Las crisis nos introducen en el escenario imperfecto para hablar de lo que nos ocupa y preocupa. Nos permiten no dejar para mañana lo que necesariamente tenemos que hacer hoy. Las coyunturas más o menos complejas nos movilizan. Como no admiten demoras, nos tenemos que poner en marcha irremediablemente, lo cual es bueno, pues ese dinamismo nos mantiene vivos y nos regala una experiencia que, a todas luces, precisamos en cada etapa existencial.
Hay respuestas esperando cada día. Las áreas en las que nos ponemos a trabajar cotidianamente nos insisten en actitudes de sostenimientos periódicos de los cuales hemos de salir con el afán de superación. Es claro que necesitamos predicar y practicar cada jornada con el fin de que, cuando llegan las crisis, haya un cierto hábito de comunicar. La costumbre nos invita a prepararnos para inyectarnos fuerzas cuando llegan las noches y los fríos inviernos. Las vicisitudes contribuyen a prepararnos, como no debe ser de otra manera, ante las adversidades que, inevitablemente, aparecen antes o después.
Concentremos, pues, esfuerzos que repongan el interés y que nos mantengan en los objetivos individuales y colectivos que han de aliviar soledades y procurar que los incentivos nos conserven la juventud y las inocencias necesarias para la evolución permanente en la que nos hemos de insertar cada amanecer. No sustituyamos por hielo lo que ha de ser templado candor en el teatro de la vida. No seamos escasos, no si depende de nosotros. Si buscamos, hallaremos. La comunicación constituye el todo con el que podemos asegurar esas soluciones que han de surgir por un camino que hemos de salpicar de incentivos y de atractivos.
No tengamos cuidado en equivocarnos, sino más bien pongamos todo el interés en disfrutar de una buena panorámica de montañas y mares con aires renovados y frescos. Intentemos la proximidad, pues, con ella, los problemas parecen menos. No demos tampoco vueltas inútiles. Hemos de estar atentos y ser cuidadosos y respetuosos en los vocablos. Por otro lado, tampoco ignoremos los errores, que hemos de solventar en cuanto podamos.
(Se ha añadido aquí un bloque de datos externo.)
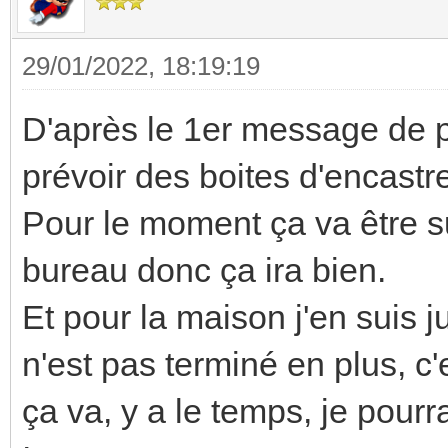
29/01/2022, 18:19:19
D'après le 1er message de pou
prévoir des boites d'encas
Pour le moment ça va être 
bureau donc ça ira bien.
Et pour la maison j'en suis 
n'est pas terminé en plus, 
ça va, y a le temps, je pourr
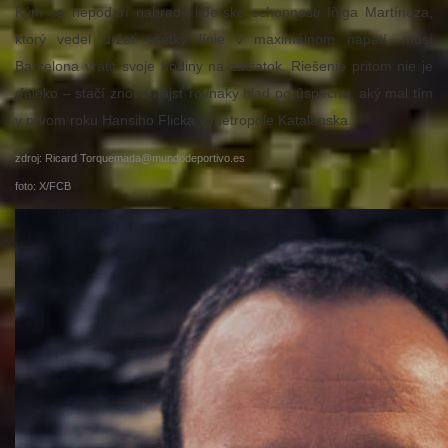
Kým sa nepodarí nahradiť líderské schopnosti Iñiga Martíneza,
ktorý vedel držať všetky línie v maximálnom napätí, musí
Barcelona vrátiť svoje hodiny na začiatok. Riešenie pritom nie je
ďaleko – stačí znovu nájsť rovnaký hlad po úspechu, aký mal tím
v prvom roku Hansiho Flicka v metropole Katalánska.
zdroj: Ricard Torquemada@mundodeportivo.es
foto: X/FCB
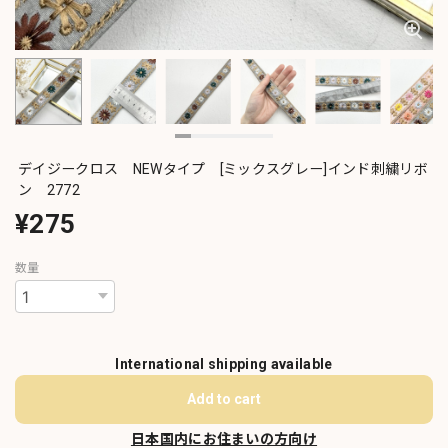
デイジークロス NEWタイプ [ミックスグレー]インド刺繍リボ
ン 2772
¥275
数量
International shipping available
Add to cart
日本国内にお住まいの方向け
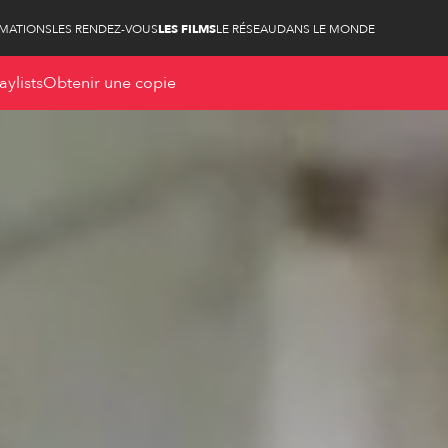
RMATIONS
LES RENDEZ-VOUS
LES FILMS
LE RÉSEAU
DANS LE MONDE
aylists
Obtenir une copie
Reconozcamos las limitaciones y tomemos el barco ilusionante de la conversación en sus grados alto, medio y más bajo. Siempre hallaremos cosechas en esa conexión que es la base para prosperar en lo material, y, sobre todo, en lo espiritual. Ante la crisis, no demos tregua y tratemos de contar y de narrar lo que pasa, cómo pasa, por qué, y persigamos, en paralelo, el sacar resúmenes y conclusiones con el anhelo de salir de aquellas situaciones que, seguramente también, nos hacen más humanos. Si no hubiera crisis, seríamos perfectos, y cada vez creo menos en las “cuadraturas de los círculos”.